Stored data:
■ ■ ■

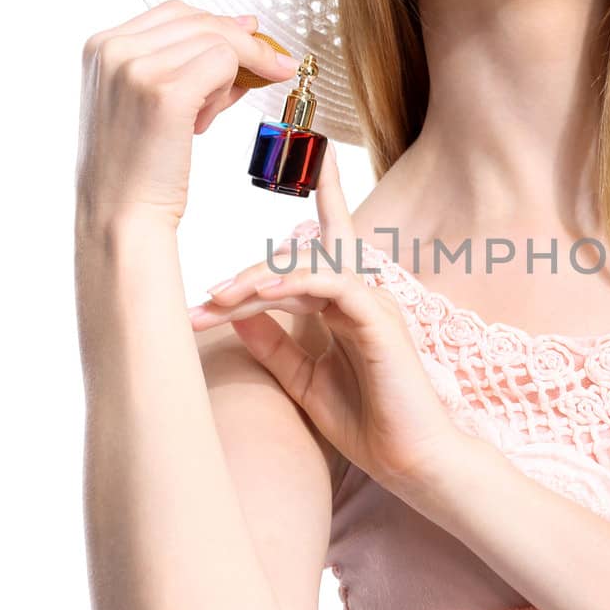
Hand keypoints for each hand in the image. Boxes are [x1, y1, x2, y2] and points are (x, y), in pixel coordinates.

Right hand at [76, 0, 300, 232]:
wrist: (120, 215)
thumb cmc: (137, 165)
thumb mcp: (150, 100)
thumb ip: (185, 62)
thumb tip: (247, 26)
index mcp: (102, 45)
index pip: (175, 13)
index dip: (218, 26)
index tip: (251, 40)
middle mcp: (113, 48)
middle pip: (199, 20)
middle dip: (241, 44)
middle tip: (271, 68)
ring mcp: (136, 67)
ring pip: (217, 41)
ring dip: (232, 74)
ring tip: (210, 112)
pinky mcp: (165, 92)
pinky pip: (225, 64)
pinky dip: (233, 86)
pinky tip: (214, 116)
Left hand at [189, 139, 463, 500]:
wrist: (410, 462)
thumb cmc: (365, 421)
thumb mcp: (301, 378)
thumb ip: (272, 343)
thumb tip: (232, 310)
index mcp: (344, 302)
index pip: (328, 237)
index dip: (322, 191)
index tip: (305, 147)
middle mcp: (360, 292)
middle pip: (297, 256)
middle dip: (242, 276)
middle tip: (198, 302)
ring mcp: (372, 302)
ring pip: (307, 266)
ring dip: (255, 280)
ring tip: (216, 299)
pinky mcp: (379, 319)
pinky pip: (331, 286)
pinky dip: (293, 285)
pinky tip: (258, 294)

■ ■ ■

AIM OF THE TASK: Where the line containing "ring mcp: (372, 302)" appears in the records above, begin there and print every line through the last, exactly and with nothing else.

YOUR RESPONSE:
ring mcp: (372, 302)
ring pip: (307, 266)
ring dip: (255, 280)
ring tip: (216, 299)
pinky mcp: (379, 319)
pinky pip: (331, 286)
pinky dip: (293, 285)
pinky tip: (258, 294)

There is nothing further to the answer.